5Greed Is Good? Eichenwald Is Better, Apr 21, 2023
There are few American adults who haven't heard of Enron, but there are probably even fewer who can explain what happened to bring about the precipitous fall of one of Texas's and Wall Street's darlings of the roaring 1990's. In CONSPIRACY OF FOOLS, Kurt Eichenwald has accomplished the notable dual feat of making the Enron debacle both entertaining and understandable. Over the course of 675 pages, Eichenwald manages to introduce a huge cast of players, explain Enron's operations, outline its convoluted accounting and misbegotten reward systems, and turn an incident whose outcome we already know into a suspenseful story. This was a book and a topic I wasn't sure would sustain my interest, but the more I read, the less I wanted to put this book down.

Eichenwald paints his own portraits of the key players. We see Ken Lay as a glad-handing social striver, a CEO living in a cloud, never questioning where the amazing earnings were coming from as long as they kept showing up. Jeff Skilling appears self-centered and unstable, possibly the dumbest smart guy on the planet, while Andy Fastow comes across as little more than a smart petty thief and pathetic society wannabe. CONSPIRACY OF FOOLS has no shortage of villains, but there are heroes and tainted heroes in this book as well. The more you read, the more you root for them to win out - Jeff McMahon, Ray Bowen, Jordan Mintz, Bill Brown, Sherron Watkins, and Kevin Kindall at Enron, and Carl Bass at Arthur Andersen.

The Enron collapse was extraordinarily complex, and we may never know the full truth of what happened. Other books may assign blame differently or may emphasize or downplay one person's or group's role relative to others, but from my perspective, it hardly matters. CONSPIRACY OF FOOLS makes it clear that there was more than enough blame to go around, that Enron was a total, systemic collapse of unimaginable proportions. Nobody of significance emerges from Eichenwald's story unscathed: Enron's senior management and borderline incompetent Board of Directors, its outside lawyers and accountants (the late Arthur Andersen), its investment banks and lenders, the SEC, and Wall Street's shilling analysts. Even worse and more shameful were the various business journals and publications who lionized Ken Lay, Jeff Skilling, and even Andrew Fastow as business geniuses, paragons of MBA-instilled deftness and revolutionary thinking. Almost nobody did their job, and the few who tried were summarily ignored, transferred, or fired from positions too low to be noticed. Nearly everyone ignored one of the most basic common sense rules of business: when something seems too good to be true, it probably isn't true.

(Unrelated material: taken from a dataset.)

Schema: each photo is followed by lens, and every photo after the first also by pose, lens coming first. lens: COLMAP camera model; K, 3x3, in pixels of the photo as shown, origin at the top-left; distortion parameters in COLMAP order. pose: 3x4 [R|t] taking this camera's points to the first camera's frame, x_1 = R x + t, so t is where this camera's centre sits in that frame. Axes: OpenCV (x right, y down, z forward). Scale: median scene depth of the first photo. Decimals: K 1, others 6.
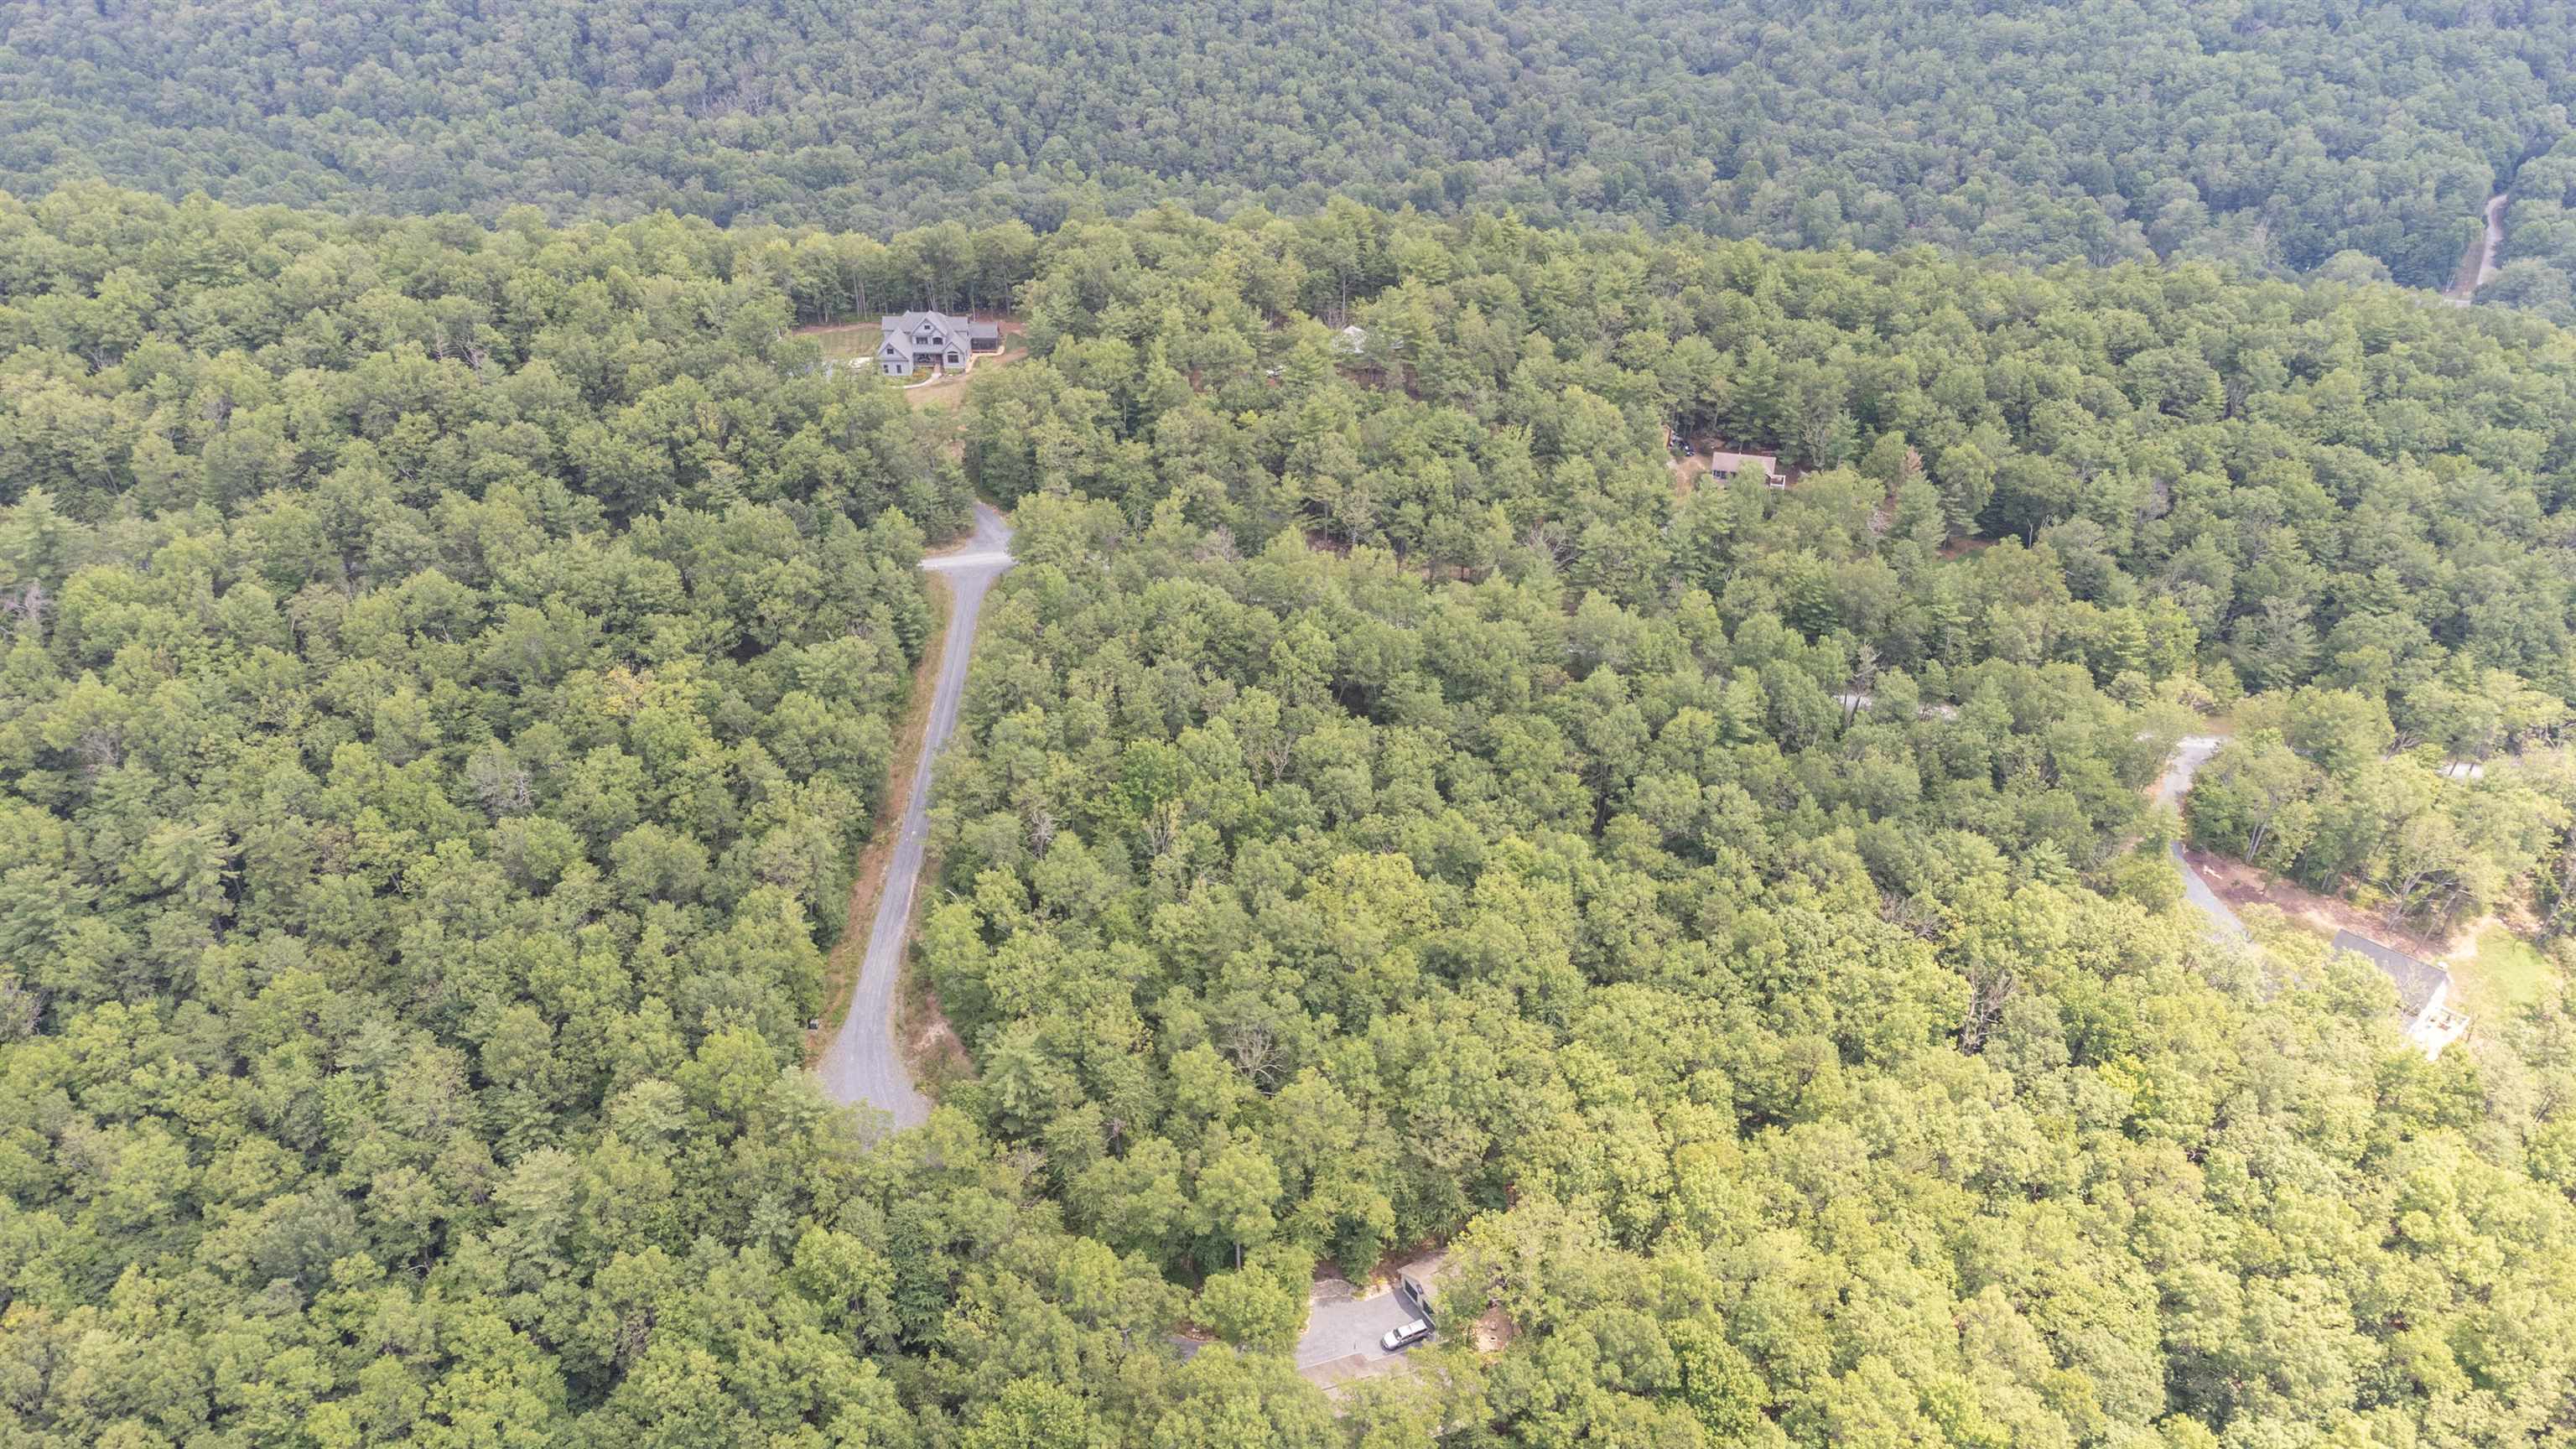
lens RADIAL K [[1962.7, 0, 1288.0], [0, 1962.7, 724.5], [0, 0, 1]] dist [0.001228, 0.098554]
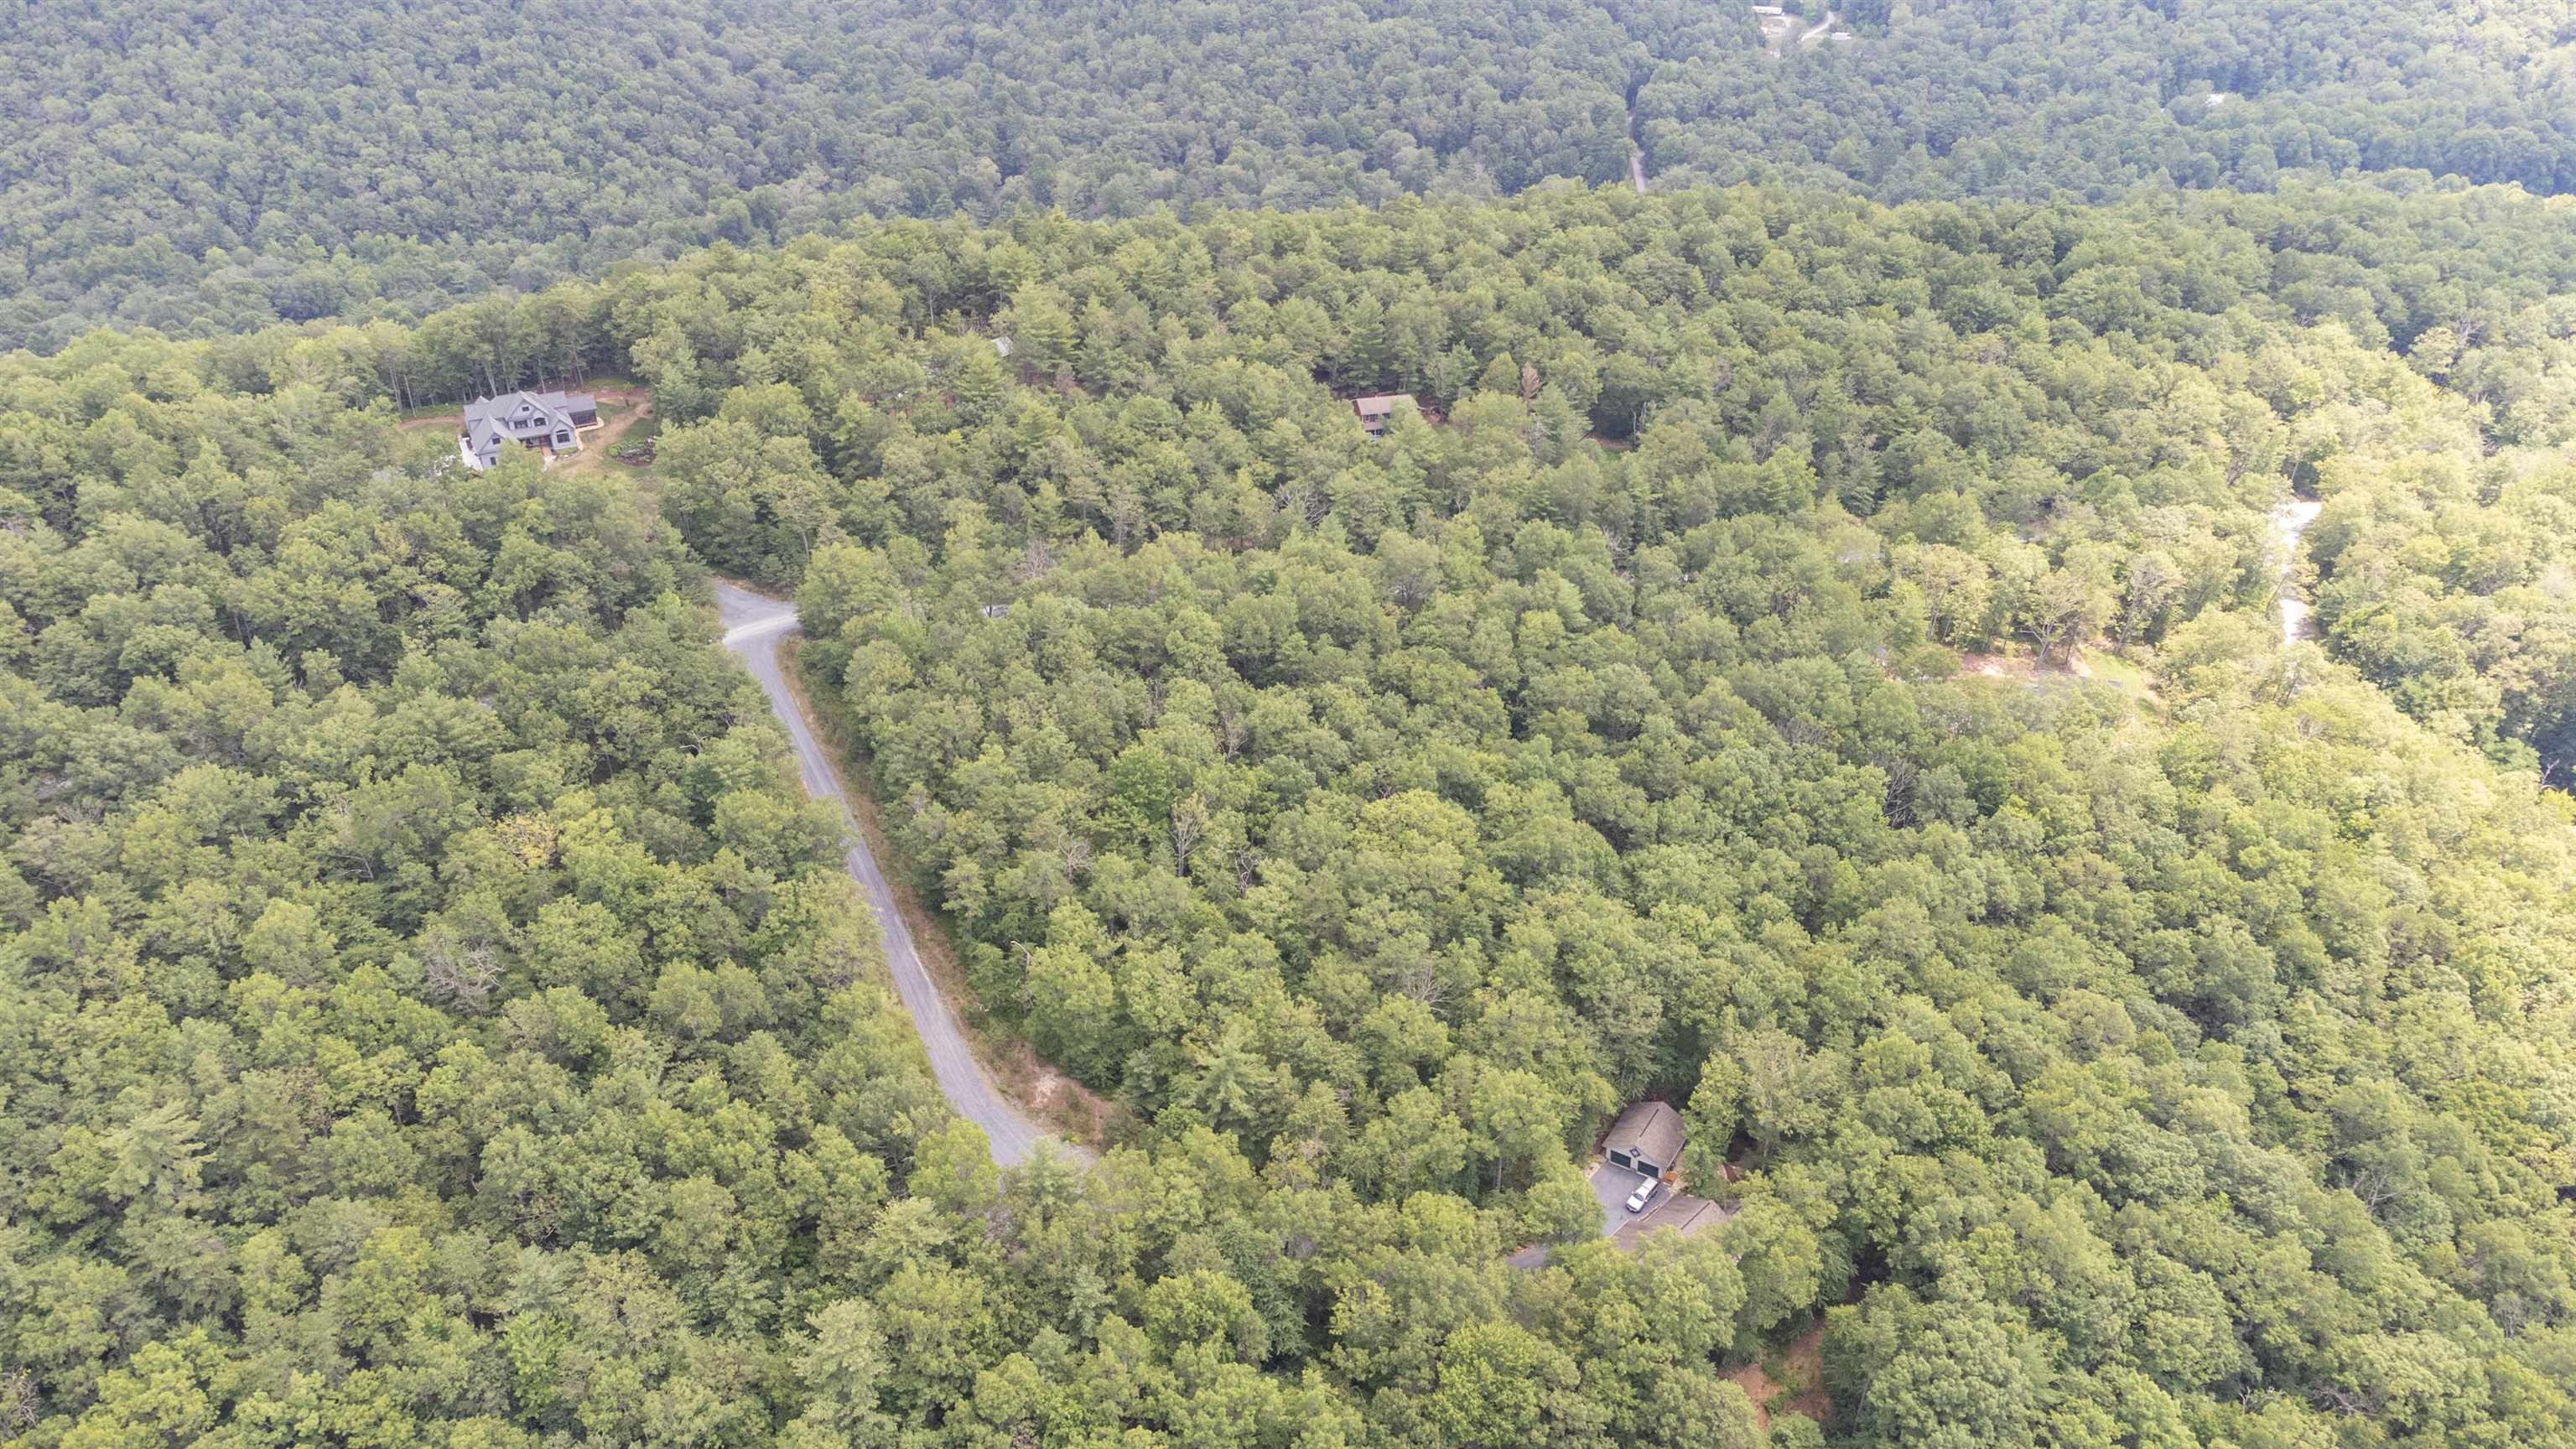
lens RADIAL K [[1962.7, 0, 1288.0], [0, 1962.7, 724.5], [0, 0, 1]] dist [0.001228, 0.098554]
pose [[0.885647, -0.230049, 0.403369, -0.279162], [0.232741, 0.971583, 0.043100, -0.019378], [-0.401821, 0.055709, 0.914022, 0.041754]]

As Kurt Eichenwald makes abundantly clear, Enron is a morality tale, a case study if there ever was one in today's bonus-driven business environment. At every turn, CONSPIRACY OF FOOLS reveals a culture of greed and self-aggrandizement at the expense of truth, ethics, and the real interests of shareholders. The Board of Directors were too happy with the company's amazing results to question how such things might be possible, senior management was busy collecting its bonus checks (when it wasn't stealing outright from the company), the Andersen partner-in-charge repeatedly appeased his client to protect their $30+ million in consulting fees and his own bonus, and the investment bankers caved on every marginally legal deal rather than lose their gravy trains. Virtually no one involved acted according to their consciences or sense of ethical behavior, and few acted in the best interests of their companies. Eichenwald could easily have subtitled his book, "Show Me the Money!"

While the book tells a tale of one company's failure, it really offers an implicit indictment of an era characterized by Worldcom, Global Crossing, Adelphia, HealthSouth, Tyco, and too many others. Eichenwald never steps outside his story line to address the larger, systemic issues, but his story alone is enough to raise serious concerns. In a sense, the Harvards and Whartons and Kelloggs have created this environment; perhaps it's time for them to make books like CONSPIRACY OF FOOLS part of their required reading. If there is a lesson to be learned here, it's that greed is decidely not good.